他话音未落,房内倏然亮起一阵明媚的暖光。
大床中央一盏盏冷光灯,依次亮起,最终组成了一个巨大、明亮的爱心。
盛少游吃了一惊。
眼前的场景是偶像剧中用来哄骗女性Omega的经典把戏。作为S级Alpha他做梦也没想过,会被人用这种老掉牙的套路示爱。
但说不喜欢或者讨厌,是骗人的。
因为方式虽然很老套,但手捧着洁白花束,站在幽微火光中,正朝他露齿笑的青年人,实在很合他的心意。
“盛先生,可以嫁给我吗?”花咏声音柔和地问。
昏暗中,他雪白的脸颊被灯光笼罩着,发丝柔软地散落在额头,衬得眼睛很亮。
花咏温和地望着盛少游,用带着温度的目光催促他,催他快一点答应,恳求他不要拒绝。
盛少游朝他走过去,用骨节分明的修长手指轻轻拨了拨他怀里鲜活芬芳的花骨朵,问他:“为什么不是你嫁给我?”
花咏立即点头:“我嫁。”
“只要盛先生愿意,嫁或娶,我无所谓。”
X控股的主人,P国的无冕之王目光炙热,用最温驯的表情说出最滚烫的话。
“盛先生,这一辈子,我只爱你,我为你而生。”
花咏捧出戒指,单膝下跪。
在亲手布置的房间里,他握住心爱Alpha的手,表情近乎虔诚,问他:“能娶我吗,盛先生。”——他是位于基因进化之巅的Enigma,此刻、此生,都只肯低于他的爱人。

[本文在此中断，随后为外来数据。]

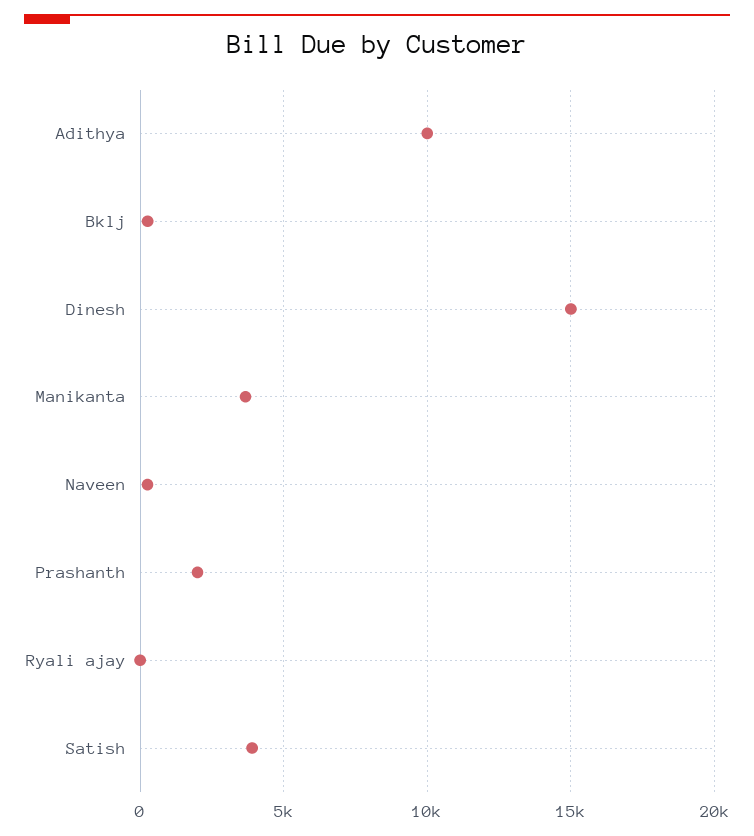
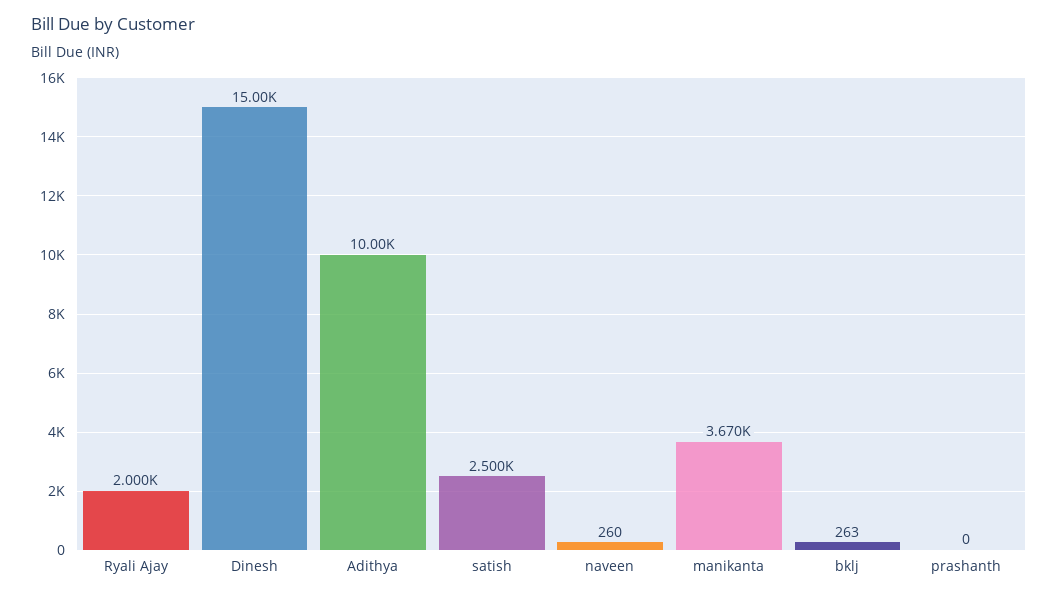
Prashanth: 2000 -> 0
Ryali ajay: 0 -> 2000
Satish: 4000 -> 2500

盛少游望向花咏,望着那朵漂亮的兰花,望住他手中捧着的两枚戒指。
灯光下,铂金色的戒指闪闪发亮。
“你还骗了我什么?”盛少游说:“趁我不打算和你算账,都交代了吧。”
“我其实不怎么爱哭的。”花咏老实地坦白:“学流眼泪好难。”
“还有呢?”
“我也没有妹妹。”
“那你那个妹妹是?”
“是高秘书的。”
“对了还有,盛先生从来没有得过信息素紊乱症,是我用引诱信息素让盛先生被动发热。”
......
“再骗我就弄死你。”盛少游恐吓他。
花咏笑了笑,点头说了“好”还有“我再也不敢了”。
盛少游半蹲下来,接过戒圈更大的那枚戒指,利索地套进了自己的无名指。
望着花咏的眼睛,他笑了笑:“以后就是盛太太了。”
花咏狠辣任性,诡计多端,不择手段。
但他是真的很爱盛少游。
而盛少游一样也爱他。
并不比他少。
第75章
花咏和盛少游在七月十二号当天领了证。
婚礼筹备细节繁杂,事务过多,花咏的要求又异常严格。因此,仪式定在三个月后举行。
地点本来在江沪,但盛少游说,他想办在P国。
“P国有什么不好?”盛少游坐在书桌前,面前摊着一份纸质的文件,掀眼道:“我没怎么在P国待过,正好住几天,就当放假了。”
和花咏最早在江沪与他相逢时比,盛少游丰腴了一些,气质看起来柔和许多,人也越发俊朗,丰神玉润。
花咏被他看得心里一烫,被眼神轻轻刮到的地方都变酥酥麻麻。
他知道,盛少游是在迁就他。P国是他的故国,按惯例,AO双方结婚,是该在“Alpha”的故乡办场盛大的婚礼。
花咏起身走过去,俯身从后环住Alpha的腰,撒娇似地同他咬耳朵:“盛先生对我真好。”
盛少游穿了件深色的衬衣,也只有用手摸时,才能感受到他的衬衣底下戴了一层贴合度很好的防辐射材料。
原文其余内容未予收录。